Mongolie : procès en appel à huis clos d'une rédactrice en chef, signe inquiétant pour la liberté de la presse

À l’approche de l’audience d’appel de la journaliste mongole Unurtsetseg Naran – condamnée à une peine de prison plus tôt cette année – Reporters sans frontières (RSF) tire la sonnette d’alarme sur un inquiétant manque de transparence dans cette procédure judiciaire. La décision de tenir cette audience à huis clos instaure un dangereux précédent susceptible d'ouvrir la voie à une répression accrue de la liberté de la presse en Mongolie.

Le 5 novembre, le juge en chef de la cour d'appel pénale d’Oulan-Bator, la capitale de la Mongolie, a annoncé que l'intégralité du procès en appel d’Unurtsetseg Naran, rédactrice en chef du site d’information Zarig.mn, prévu le 7 novembre, se déroulerait à huis clos.

En juillet, la journaliste avait été condamnée à 4 ans et 9 mois de prison à l'issue d’un procès à huis clos au tribunal pénal de première instance du district de Sükhbaatar, à Oulan-Bator.

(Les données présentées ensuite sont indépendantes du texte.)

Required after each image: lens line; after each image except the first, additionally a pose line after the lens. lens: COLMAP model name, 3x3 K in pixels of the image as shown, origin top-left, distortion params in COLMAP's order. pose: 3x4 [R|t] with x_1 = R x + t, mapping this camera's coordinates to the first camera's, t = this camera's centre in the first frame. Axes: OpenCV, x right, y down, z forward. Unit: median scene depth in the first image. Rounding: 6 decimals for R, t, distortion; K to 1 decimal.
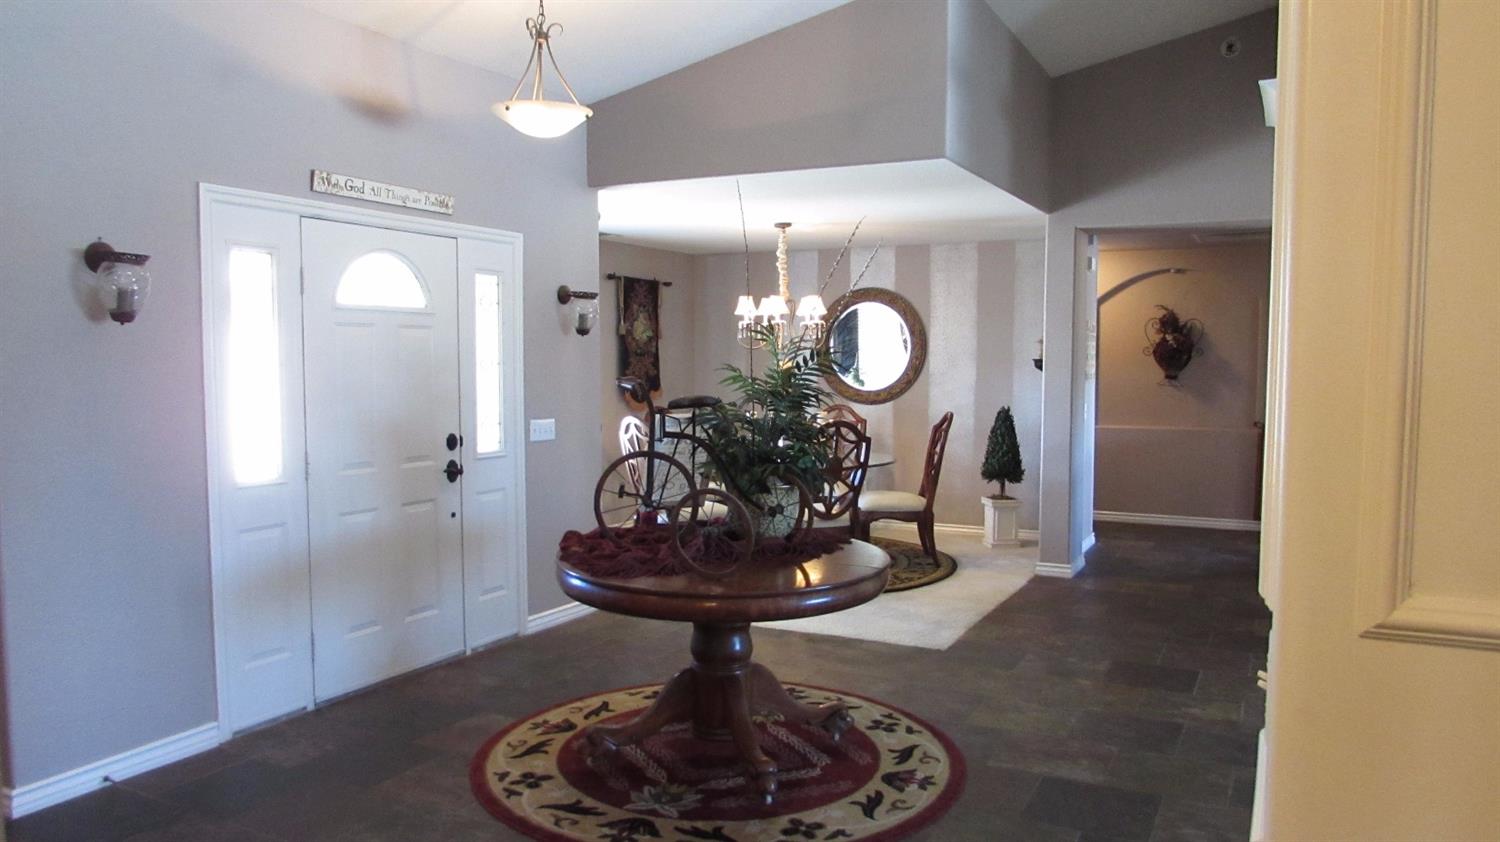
lens RADIAL K [[1058.2, 0, 754.9], [0, 1058.2, 427.5], [0, 0, 1]] dist [-0.030545, 0.006925]
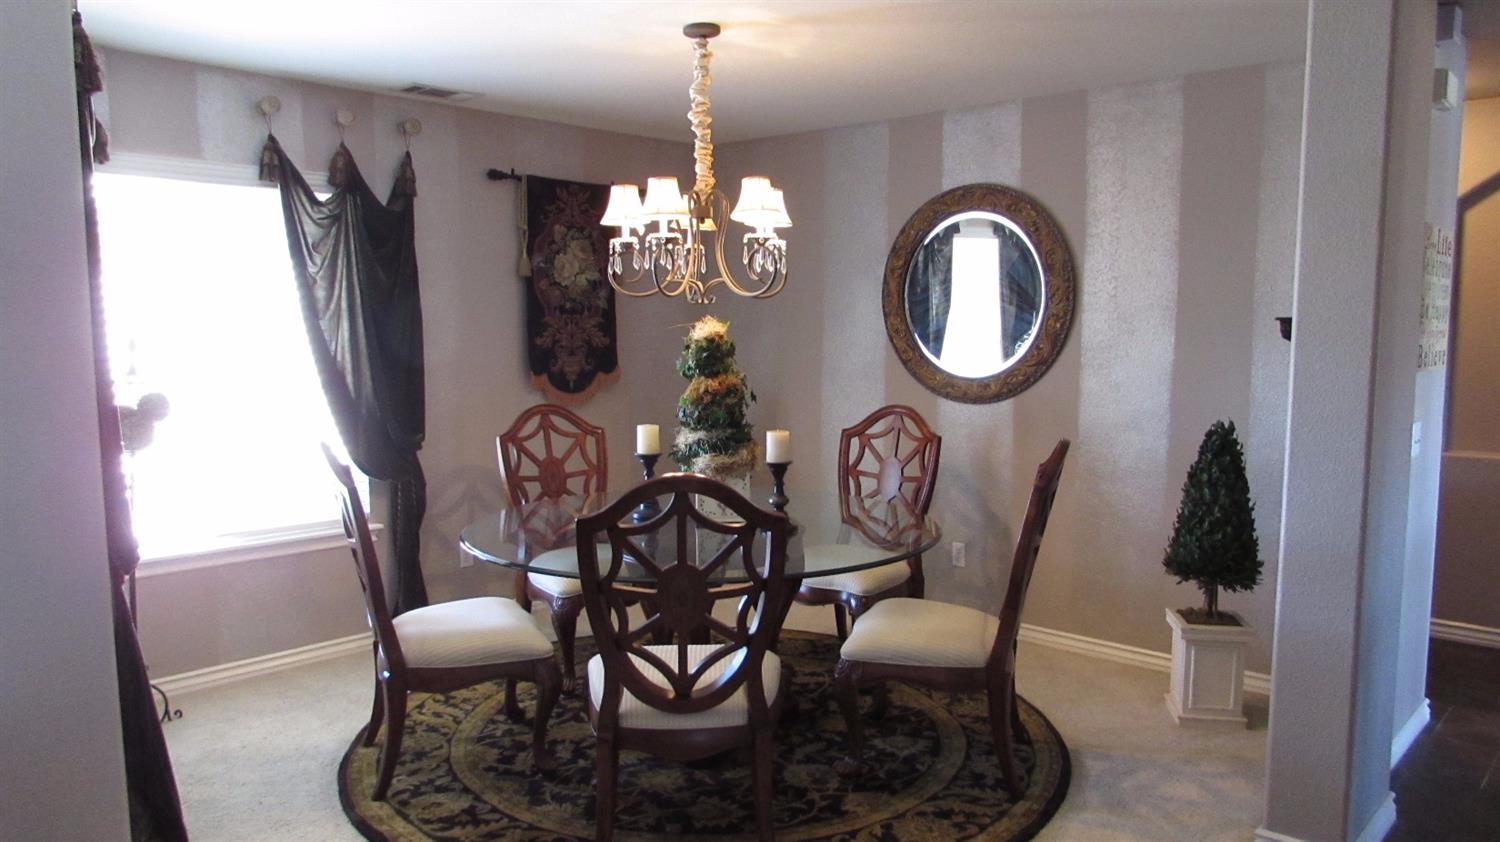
lens RADIAL K [[1058.2, 0, 754.9], [0, 1058.2, 427.5], [0, 0, 1]] dist [-0.030545, 0.006925]
pose [[0.962110, 0.027183, -0.271302, 0.158814], [-0.017628, 0.999138, 0.037596, -0.029752], [0.272090, -0.031389, 0.961760, 0.485218]]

La journaliste a été reconnue coupable de cinq chefs d’accusation : “évasion fiscale”, “divulgation d'informations personnelles”“acquisition illégale de secrets d’État”“blanchiment d’argent” et “diffusion de fausses informations”. Si le tribunal a justifié cette procédure à huis clos par des raisons de sécurité nationale et pour protéger les informations sensibles d’un mineur, le silence complet imposé sur la divulgation de toute information concernant l’affaire constitue un signe inquiétant.

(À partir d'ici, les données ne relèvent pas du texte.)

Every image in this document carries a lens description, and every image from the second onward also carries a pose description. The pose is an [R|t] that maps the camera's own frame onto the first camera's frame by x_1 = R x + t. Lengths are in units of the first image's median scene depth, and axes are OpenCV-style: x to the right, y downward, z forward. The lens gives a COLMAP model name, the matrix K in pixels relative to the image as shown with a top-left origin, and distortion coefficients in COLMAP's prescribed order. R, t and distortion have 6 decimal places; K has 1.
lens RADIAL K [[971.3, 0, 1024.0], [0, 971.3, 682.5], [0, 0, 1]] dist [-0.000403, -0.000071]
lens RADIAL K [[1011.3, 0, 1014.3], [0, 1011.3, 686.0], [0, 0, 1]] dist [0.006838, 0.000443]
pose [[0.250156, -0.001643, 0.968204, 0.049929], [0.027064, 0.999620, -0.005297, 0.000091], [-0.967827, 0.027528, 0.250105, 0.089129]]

La procédure judiciaire a été largement critiquée par les groupes de la société civile en Mongolie, qui ont souligné la tenue du procès à huis clos malgré la gravité des charges retenues contre cette journaliste. Dans une déclaration commune, des ONG mongoles de défense de la liberté de la presse ont affirmé que cette décision va à l’encontre du principe d’une justice ouverte et transparente, et pourrait engendrer un climat “d’imprévisibilité, d’intimidation et d’autocensure chez les journalistes.”

“La décision du tribunal pénal de première instance de condamner une journaliste à près de cinq ans de prison principalement sous des allégations de sécurité nationale, à la suite d’un procès tenu à huis clos et sans aucune transparence sur les preuves présentées, crée un dangereux précédent susceptible de dissuader d’autres journalistes en Mongolie de publier des informations d’intérêt public. Nous appelons la cour d’appel pénale d’Oulan-Bator, qui réexaminera cette affaire, à garantir la transparence et à rendre publics le plus grand nombre possible d'éléments du procès.

Cédric Alviani
Directeur du bureau Asie-Pacifique de RSF

Unurtsetseg Naran est connue pour ses enquêtes révélant la corruption et le blanchiment d’argent impliquant des hauts fonctionnaires mongols, un travail qui lui a déjà valu au moins 16 accusations de diffamation. Dans l’affaire en cours, elle a d’abord été poursuivie pour “diffusion de fausses informations” après avoir critiqué le système judiciaire mongol sur les réseaux sociaux, et a ensuite été inculpée pour des charges plus lourdes. Elle avait été arrêtée une première fois en décembre 2023, détenue pendant plus de deux mois, puis placée en résidence surveillée.

La liberté de la presse s'est récemment détériorée en Mongolie, dont le gouvernement affirme néanmoins son engagement en faveur des valeurs démocratiques. En mai 2024, la journaliste Bayarmaa Ayurzana a été arrêtée et brièvement détenue avant d'être inculpée en lien avec ses enquêtes sur des abus présumés commis par le vice-premier ministre du pays.

La Mongolie occupe la 109e place sur 180 pays et territoires dans le Classement mondial de la liberté de la presse 2024 établi par RSF en 2024, en chute de 36 places par rapport à 2020.